Whether or not the country is facing a dearth of physicians in the coming years has been a hotly debated topic that has come to the fore with the expansion of Medicaid and creation of state health exchanges. One potential solution to the problem of too many patients and not enough providers is to use mid-level healthcare providers such as nurse practitioners (NPs) to augment staffing.
Mid-level providers in the field say their numbers are growing and that working with them can help reduce costs, grow a practice, and increase patient satisfaction. Susanne Quallich, an NP in the Department of Urology at the University of Michigan in Ann Arbor, conducted a survey in 2011 looking at the roles NPs were playing in urology. NPs performed a wide range of functions in urology practices, although not all NPs were working at their highest level of practice.
Many procedure-based functions like prostate biopsies and bladder distention were only performed by a small number of respondents.
NPs, she noted, earn about half as much as a family practitioner or internist, making them an economically viable way to increase access to care. More patients can be seen and physicians can concentrate on higher-cost services like surgery while the NP performs office-based tasks.

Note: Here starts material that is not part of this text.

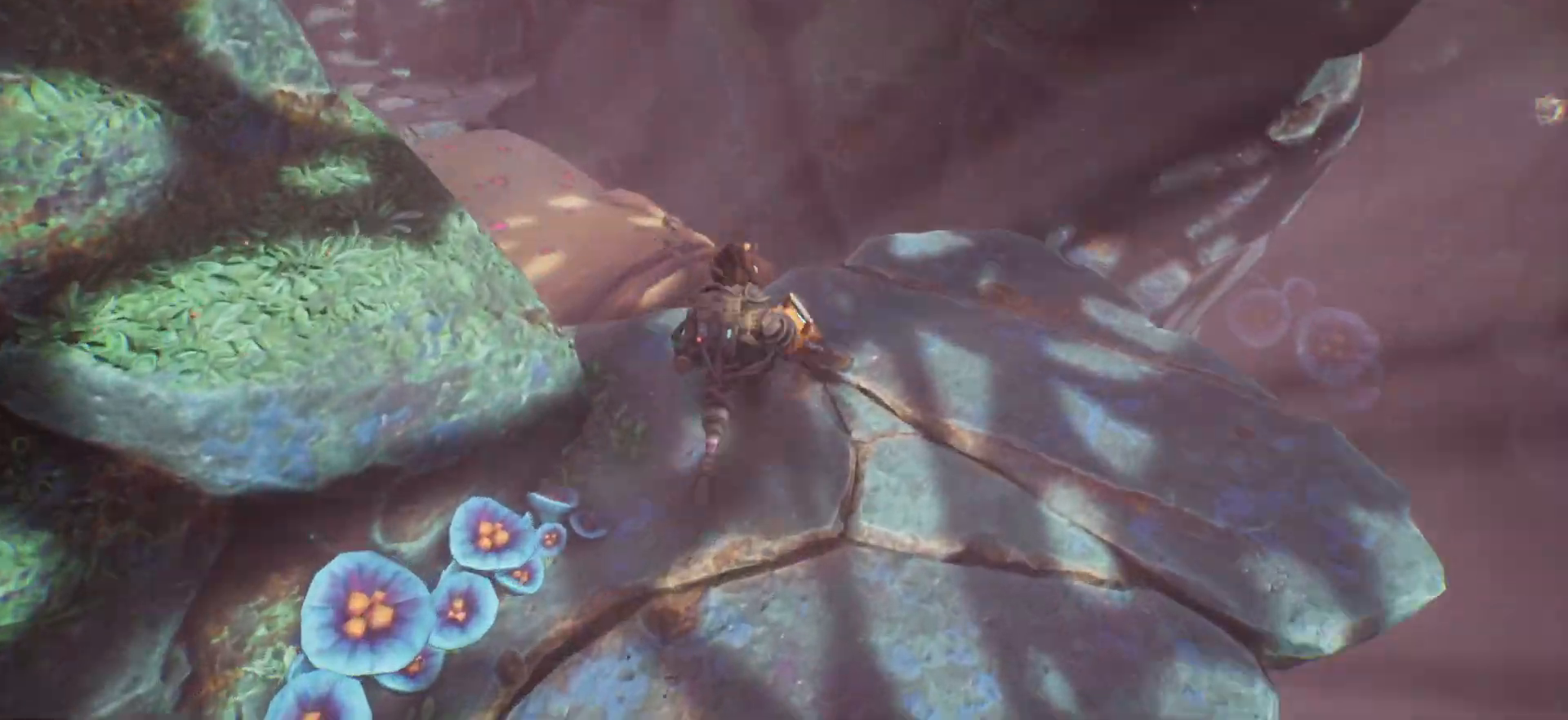
{"keys": ["shift_l", "w"], "events": []}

Christina Braun, an NP in the kidney and pancreas transplant program at the University of Pennsylvania Health System in Philadelphia, said the program went from having two NPs in the office to seven in one year. This was, in part, because of difficulty finding physicians, but also because program personnel saw the value of using NP, she said. The group receives a higher Medicare reimbursement if a patient is contacted by phone within 48 hours of a transplant and then seen within a week. This is CMS’ way of trying to avoid hospital readmissions. Physicians also receive a higher reimbursement if they see dialysis patients four times a month.
Mid-level providers in her group work in the entire spectrum of care, Braun said. They see patients before surgery, in the hospital, and prior to transplantation.
“On the pre-transplant side, we are able to pick up more history,” she said. “We can spend more time with patients and get more information to make sure we are heading in the right direction.”
“Doctors could see patients three times a month, but if they see them four, they get extra money and it is a sufficient enough amount of money to pay a nurse practitioner’s salary and still come out ahead,” said Charla Litton, a nurse practitioner and member of the board of directors of the American Nephrology Nurses Association.
Litton works with renal patients before they go on dialysis. Her job is teaching diabetics and patients with early- to middle-stage chronic kidney disease how to avoid moving to stage 5. If their progression cannot be slowed, she teaches people how to prepare for dialysis. Mid-level providers can be used in CKD clinics, run anemia management programs, coordinate educational programs, help patients get on kidney transplant lists, achieve tighter control of mineral and bone metabolism, make sure fistulas are working properly, and gather information for residents in university research programs, Litton said.
In fact, universities with residency programs are a great place to use NPs, she said. While physicians there are training and working with residents and conducting research, NPs can pick up slack in the office. Litton said she sees many renal NP in rural settings where there is a shortage of providers.
While many specialists, such as dermatologists and gynecologists, rely heavily on mid-level providers, not every specialty has been so willing to embrace them. This is in part because there is not one set scope of practice for these providers.
Eighteen states and the District of Columbia require no physician supervision for NPs, Litton said. The remaining states all require different degrees of supervision.
“A lot of people don’t understand what our scope of practice is,” she said. “One of the problems is that every state isn’t the same.”
What may be a greater impediment, however, is the power struggle between doctors and mid-level providers. Physicians typically do not like the idea of losing control, especially if they are not certain of the skill level of the person to whom they are turning over their patients’ care. This ambivalence can be seen in statements by the American Medical Association regarding nurse practitioners. In a brief, the group said that, with “appropriate education, training and licensing, these providers” do provide safe patient care. They added that patient safety is threatened when nurse practitioners perform services outside of their scope of practice.